-------- Source material

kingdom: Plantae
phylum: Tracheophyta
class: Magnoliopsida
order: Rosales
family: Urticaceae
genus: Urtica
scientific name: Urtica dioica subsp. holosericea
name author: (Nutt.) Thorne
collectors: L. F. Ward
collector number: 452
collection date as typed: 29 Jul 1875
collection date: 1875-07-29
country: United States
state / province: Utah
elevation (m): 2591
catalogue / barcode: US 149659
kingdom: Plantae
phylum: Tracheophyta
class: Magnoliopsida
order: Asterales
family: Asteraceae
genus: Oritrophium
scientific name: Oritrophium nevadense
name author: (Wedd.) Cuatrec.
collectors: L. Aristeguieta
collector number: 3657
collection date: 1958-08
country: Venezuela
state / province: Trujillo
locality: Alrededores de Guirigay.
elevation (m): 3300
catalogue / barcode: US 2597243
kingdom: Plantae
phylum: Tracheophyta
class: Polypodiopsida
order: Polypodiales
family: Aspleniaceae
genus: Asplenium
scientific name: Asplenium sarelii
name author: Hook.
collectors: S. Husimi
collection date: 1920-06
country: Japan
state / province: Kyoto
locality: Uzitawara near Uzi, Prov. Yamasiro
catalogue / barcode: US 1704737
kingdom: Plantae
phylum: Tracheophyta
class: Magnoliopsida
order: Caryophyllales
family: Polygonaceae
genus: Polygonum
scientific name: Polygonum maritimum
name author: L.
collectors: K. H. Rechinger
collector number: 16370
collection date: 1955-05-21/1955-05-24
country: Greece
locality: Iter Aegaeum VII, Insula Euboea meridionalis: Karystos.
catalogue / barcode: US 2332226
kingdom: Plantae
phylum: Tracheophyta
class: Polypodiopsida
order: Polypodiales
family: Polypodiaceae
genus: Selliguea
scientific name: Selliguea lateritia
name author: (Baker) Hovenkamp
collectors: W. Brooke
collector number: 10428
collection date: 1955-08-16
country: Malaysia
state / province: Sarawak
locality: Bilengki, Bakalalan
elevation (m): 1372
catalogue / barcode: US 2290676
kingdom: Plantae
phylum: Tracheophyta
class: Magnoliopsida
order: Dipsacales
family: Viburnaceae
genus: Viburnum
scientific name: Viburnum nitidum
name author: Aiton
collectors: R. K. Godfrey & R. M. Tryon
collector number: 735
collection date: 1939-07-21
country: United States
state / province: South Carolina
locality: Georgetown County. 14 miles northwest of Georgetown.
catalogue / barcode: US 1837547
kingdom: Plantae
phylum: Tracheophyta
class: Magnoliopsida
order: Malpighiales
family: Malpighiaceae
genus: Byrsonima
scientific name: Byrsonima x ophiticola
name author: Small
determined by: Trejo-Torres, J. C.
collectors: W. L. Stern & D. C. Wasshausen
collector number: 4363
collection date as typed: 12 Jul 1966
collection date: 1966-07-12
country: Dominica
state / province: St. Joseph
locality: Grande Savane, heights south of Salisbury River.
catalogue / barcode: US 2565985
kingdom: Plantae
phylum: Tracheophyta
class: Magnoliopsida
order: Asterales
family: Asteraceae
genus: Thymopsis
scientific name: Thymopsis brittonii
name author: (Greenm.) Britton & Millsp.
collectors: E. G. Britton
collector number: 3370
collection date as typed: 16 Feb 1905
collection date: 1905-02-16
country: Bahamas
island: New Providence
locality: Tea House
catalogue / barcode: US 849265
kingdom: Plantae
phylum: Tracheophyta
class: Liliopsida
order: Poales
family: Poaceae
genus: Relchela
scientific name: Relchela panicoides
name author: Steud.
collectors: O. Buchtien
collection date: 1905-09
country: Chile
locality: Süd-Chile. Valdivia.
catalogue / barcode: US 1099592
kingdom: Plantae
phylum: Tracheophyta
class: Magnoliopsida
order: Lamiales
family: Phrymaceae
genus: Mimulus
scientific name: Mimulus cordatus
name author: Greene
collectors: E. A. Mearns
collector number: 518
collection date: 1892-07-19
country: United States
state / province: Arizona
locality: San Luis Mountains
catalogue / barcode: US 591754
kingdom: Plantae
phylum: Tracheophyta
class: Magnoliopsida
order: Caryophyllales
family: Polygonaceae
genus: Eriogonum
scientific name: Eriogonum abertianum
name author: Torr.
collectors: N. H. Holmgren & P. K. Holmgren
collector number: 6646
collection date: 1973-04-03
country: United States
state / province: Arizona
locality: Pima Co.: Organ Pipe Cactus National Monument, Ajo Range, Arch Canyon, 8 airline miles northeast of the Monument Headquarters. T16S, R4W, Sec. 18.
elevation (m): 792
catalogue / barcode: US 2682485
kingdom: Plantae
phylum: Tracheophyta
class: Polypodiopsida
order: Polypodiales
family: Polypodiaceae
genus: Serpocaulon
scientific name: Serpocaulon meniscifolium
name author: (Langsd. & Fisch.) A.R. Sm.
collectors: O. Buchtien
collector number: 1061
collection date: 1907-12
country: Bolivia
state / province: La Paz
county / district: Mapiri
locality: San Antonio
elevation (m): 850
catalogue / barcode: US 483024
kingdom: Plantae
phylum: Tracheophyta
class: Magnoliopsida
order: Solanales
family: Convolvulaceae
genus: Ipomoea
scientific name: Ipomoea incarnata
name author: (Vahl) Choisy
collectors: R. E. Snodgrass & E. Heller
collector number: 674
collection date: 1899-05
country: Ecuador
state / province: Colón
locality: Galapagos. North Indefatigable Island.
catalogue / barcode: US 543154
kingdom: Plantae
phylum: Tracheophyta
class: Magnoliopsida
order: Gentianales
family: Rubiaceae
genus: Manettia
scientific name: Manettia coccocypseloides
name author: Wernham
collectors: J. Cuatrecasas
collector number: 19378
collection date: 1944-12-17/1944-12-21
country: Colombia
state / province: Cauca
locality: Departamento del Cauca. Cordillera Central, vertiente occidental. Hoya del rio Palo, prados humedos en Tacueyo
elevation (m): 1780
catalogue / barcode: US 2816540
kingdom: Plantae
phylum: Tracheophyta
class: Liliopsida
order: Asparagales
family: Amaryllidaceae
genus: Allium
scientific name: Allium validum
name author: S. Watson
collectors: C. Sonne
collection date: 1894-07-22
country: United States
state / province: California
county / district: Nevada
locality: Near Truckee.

----------------

Stated task:
Please update the lines above by changing every "collectors" to "collected by", leaving everything else the same.

Response to this task:
kingdom: Plantae
phylum: Tracheophyta
class: Magnoliopsida
order: Rosales
family: Urticaceae
genus: Urtica
scientific name: Urtica dioica subsp. holosericea
name author: (Nutt.) Thorne
collected by: L. F. Ward
collector number: 452
collection date as typed: 29 Jul 1875
collection date: 1875-07-29
country: United States
state / province: Utah
elevation (m): 2591
catalogue / barcode: US 149659
kingdom: Plantae
phylum: Tracheophyta
class: Magnoliopsida
order: Asterales
family: Asteraceae
genus: Oritrophium
scientific name: Oritrophium nevadense
name author: (Wedd.) Cuatrec.
collected by: L. Aristeguieta
collector number: 3657
collection date: 1958-08
country: Venezuela
state / province: Trujillo
locality: Alrededores de Guirigay.
elevation (m): 3300
catalogue / barcode: US 2597243
kingdom: Plantae
phylum: Tracheophyta
class: Polypodiopsida
order: Polypodiales
family: Aspleniaceae
genus: Asplenium
scientific name: Asplenium sarelii
name author: Hook.
collected by: S. Husimi
collection date: 1920-06
country: Japan
state / province: Kyoto
locality: Uzitawara near Uzi, Prov. Yamasiro
catalogue / barcode: US 1704737
kingdom: Plantae
phylum: Tracheophyta
class: Magnoliopsida
order: Caryophyllales
family: Polygonaceae
genus: Polygonum
scientific name: Polygonum maritimum
name author: L.
collected by: K. H. Rechinger
collector number: 16370
collection date: 1955-05-21/1955-05-24
country: Greece
locality: Iter Aegaeum VII, Insula Euboea meridionalis: Karystos.
catalogue / barcode: US 2332226
kingdom: Plantae
phylum: Tracheophyta
class: Polypodiopsida
order: Polypodiales
family: Polypodiaceae
genus: Selliguea
scientific name: Selliguea lateritia
name author: (Baker) Hovenkamp
collected by: W. Brooke
collector number: 10428
collection date: 1955-08-16
country: Malaysia
state / province: Sarawak
locality: Bilengki, Bakalalan
elevation (m): 1372
catalogue / barcode: US 2290676
kingdom: Plantae
phylum: Tracheophyta
class: Magnoliopsida
order: Dipsacales
family: Viburnaceae
genus: Viburnum
scientific name: Viburnum nitidum
name author: Aiton
collected by: R. K. Godfrey & R. M. Tryon
collector number: 735
collection date: 1939-07-21
country: United States
state / province: South Carolina
locality: Georgetown County. 14 miles northwest of Georgetown.
catalogue / barcode: US 1837547
kingdom: Plantae
phylum: Tracheophyta
class: Magnoliopsida
order: Malpighiales
family: Malpighiaceae
genus: Byrsonima
scientific name: Byrsonima x ophiticola
name author: Small
determined by: Trejo-Torres, J. C.
collected by: W. L. Stern & D. C. Wasshausen
collector number: 4363
collection date as typed: 12 Jul 1966
collection date: 1966-07-12
country: Dominica
state / province: St. Joseph
locality: Grande Savane, heights south of Salisbury River.
catalogue / barcode: US 2565985
kingdom: Plantae
phylum: Tracheophyta
class: Magnoliopsida
order: Asterales
family: Asteraceae
genus: Thymopsis
scientific name: Thymopsis brittonii
name author: (Greenm.) Britton & Millsp.
collected by: E. G. Britton
collector number: 3370
collection date as typed: 16 Feb 1905
collection date: 1905-02-16
country: Bahamas
island: New Providence
locality: Tea House
catalogue / barcode: US 849265
kingdom: Plantae
phylum: Tracheophyta
class: Liliopsida
order: Poales
family: Poaceae
genus: Relchela
scientific name: Relchela panicoides
name author: Steud.
collected by: O. Buchtien
collection date: 1905-09
country: Chile
locality: Süd-Chile. Valdivia.
catalogue / barcode: US 1099592
kingdom: Plantae
phylum: Tracheophyta
class: Magnoliopsida
order: Lamiales
family: Phrymaceae
genus: Mimulus
scientific name: Mimulus cordatus
name author: Greene
collected by: E. A. Mearns
collector number: 518
collection date: 1892-07-19
country: United States
state / province: Arizona
locality: San Luis Mountains
catalogue / barcode: US 591754
kingdom: Plantae
phylum: Tracheophyta
class: Magnoliopsida
order: Caryophyllales
family: Polygonaceae
genus: Eriogonum
scientific name: Eriogonum abertianum
name author: Torr.
collected by: N. H. Holmgren & P. K. Holmgren
collector number: 6646
collection date: 1973-04-03
country: United States
state / province: Arizona
locality: Pima Co.: Organ Pipe Cactus National Monument, Ajo Range, Arch Canyon, 8 airline miles northeast of the Monument Headquarters. T16S, R4W, Sec. 18.
elevation (m): 792
catalogue / barcode: US 2682485
kingdom: Plantae
phylum: Tracheophyta
class: Polypodiopsida
order: Polypodiales
family: Polypodiaceae
genus: Serpocaulon
scientific name: Serpocaulon meniscifolium
name author: (Langsd. & Fisch.) A.R. Sm.
collected by: O. Buchtien
collector number: 1061
collection date: 1907-12
country: Bolivia
state / province: La Paz
county / district: Mapiri
locality: San Antonio
elevation (m): 850
catalogue / barcode: US 483024
kingdom: Plantae
phylum: Tracheophyta
class: Magnoliopsida
order: Solanales
family: Convolvulaceae
genus: Ipomoea
scientific name: Ipomoea incarnata
name author: (Vahl) Choisy
collected by: R. E. Snodgrass & E. Heller
collector number: 674
collection date: 1899-05
country: Ecuador
state / province: Colón
locality: Galapagos. North Indefatigable Island.
catalogue / barcode: US 543154
kingdom: Plantae
phylum: Tracheophyta
class: Magnoliopsida
order: Gentianales
family: Rubiaceae
genus: Manettia
scientific name: Manettia coccocypseloides
name author: Wernham
collected by: J. Cuatrecasas
collector number: 19378
collection date: 1944-12-17/1944-12-21
country: Colombia
state / province: Cauca
locality: Departamento del Cauca. Cordillera Central, vertiente occidental. Hoya del rio Palo, prados humedos en Tacueyo
elevation (m): 1780
catalogue / barcode: US 2816540
kingdom: Plantae
phylum: Tracheophyta
class: Liliopsida
order: Asparagales
family: Amaryllidaceae
genus: Allium
scientific name: Allium validum
name author: S. Watson
collected by: C. Sonne
collection date: 1894-07-22
country: United States
state / province: California
county / district: Nevada
locality: Near Truckee.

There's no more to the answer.